I am thinking of building an news feed in Rust, I think Rust is highly suitable to build something like that. I want to build something like https://getstream.io/ . Only problem that I see with getstream.io is that data reside in somewhere else, other than that it's great.
I have searched for such news feed projects in Rust, but found non.
My question is what crates should I use in order to speed up development? Should I use a web framework like Actix-web?
Actix-web is pretty nice, and comes with a bunch of convenient built-ins for parsing requests and building responses. It's a good choice for most websites and APIs.
Actix-web can be used with either one request per thread (good for short lived or CPU-bound processing), or with futures for cooperative multitasking (good for long-lived I/O-bound processing). If you're new to Rust, I'd suggest avoiding futures, since the easy async/await interface isn't available yet, and the current one requires more Rust experience.
Have you implemented something like that before? When learning a new language it's best to start with a problem you know well.
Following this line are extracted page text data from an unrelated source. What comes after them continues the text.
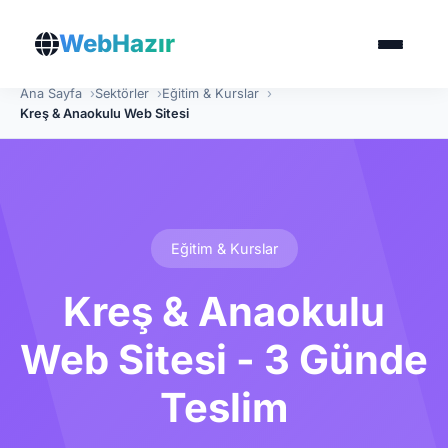
WebHazır
Ana Sayfa
Sektörler
Eğitim & Kurslar
Kreş & Anaokulu Web Sitesi
Eğitim & Kurslar
Kreş & Anaokulu
Web Sitesi - 3 Günde
Teslim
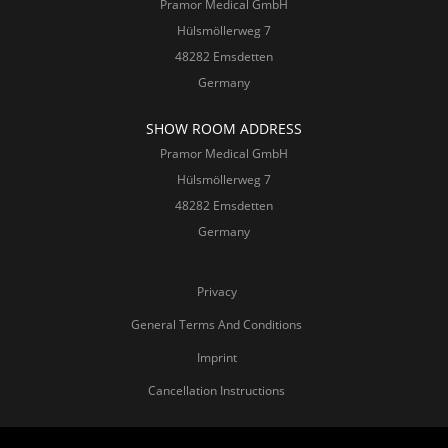
Pramor Medical GmbH
Hülsmöllerweg 7
48282 Emsdetten
Germany
SHOW ROOM ADDRESS
Pramor Medical GmbH
Hülsmöllerweg 7
48282 Emsdetten
Germany
Privacy
General Terms And Conditions
Imprint
Cancellation Instructions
If you're building something new in a new language, that might be too many unknowns.
Thanks for the reply. Although I have not dealt with this particular problem of before, Its worth giving a try, so I could learn a lot from it. Lets give actix-web a chance for first round
Yeah DB is the bottleneck in this case, when I asked getstream.io they are using rocksdb which is also used by the Linkedin. You could read more about, how getstream do things here
I did find a rust wrapper for rocksdb, I do not think it is regularly maintained.
I was wondering getstream does not use a graph db for such case? may be performance is the issue.
When building such thing I think, it is good to decouple db, so it can be changed later if needed.
Do you have any ideas, what to use for db and how to tackle this problem at the db end?
Then you do what facebook did(or better?). Build an in-memory search-server. The best architecture is to do what scylladb does (seastar framework). Something like that isn't available in rust but only in c++.
It's like in games, you first build the 3d-engine, then you build the game. Do you want to build the 3d-engine ?
If you want in rust, see tantivy for inverted-index, and tikv for distributed db. You can merge those to have a distributed search engine. If you want in c++, see scylladb/seastar + trinity inverted index.
Of course you can replicate seastar/trinity in rust but it will take time.
If you seriously take "highest possible scale", then you're not writing just a Rust program, you're writing an entire distributed system where the Rust part is not even a significant part of the problem.
Facebook has likely spent more than several person-years on scalability of their feed. There are quicker ways to learn Rust than to spend 10 years on a database that supports a scale nobody else has
So if you scale down requirements a bit, you can build something in a reasonable time with e.g. Redis, Postgres or even just an array in memory, hooked to an existing Rust framework.
@kornel IMHO I do think using a language like Rust matter even for distributed system, deterministic performance due to non GC and memory safety than using something else.
I am not trying to learn Rust by building a DB. I am currently reading the Rust book, I am interested in the problem of building a feed that scales, since I also need a feed for an upcoming project.
Can please tell me how much do I need to scale down? As to my knowledge postgres and redis drivers are most stable Rust db drivers so they are also a good choice.
As @ddorian43 pointed out tikv is also a good choice.
When learning, you want to try and avoid juggling too much at once. You want to get something working, learn from it (including your mistakes), then iterate. For example, in your discussions about database, you're trying to pick something based on several simultaneous criteria, including:
scalability
stability
performance
In the first instance, I wouldn't worry too much about any of these, except perhaps a little of "stability" in the sense of "maturity" just so that you can concentrate on your own bugs without complications from library bugs.
I'd concentrate much more on the shape of your problem, and the kind of data model you think you'll need to support: key-value vs relational, structured vs opaque (serialised blob) data, transactional vs eventual-consistency, etc. Redis, diesel->postgresql, and TiKV are all good data stores but very different choices along these criteria.
Make a basic architecture choice, pick something (almost anything) that's a simple implementation of that model that you can start building with, and start building. Later, when you've learned more about your application logic, you can address infrastructure scaling and change from (say) sqlite to postgresql or from in-memory HashMaps to TiKV quite easily, and with a little more effort from (say) SQL-ish to KV-ish. You'll learn about different aspects at different times, rather than trying to make all your decisions at once.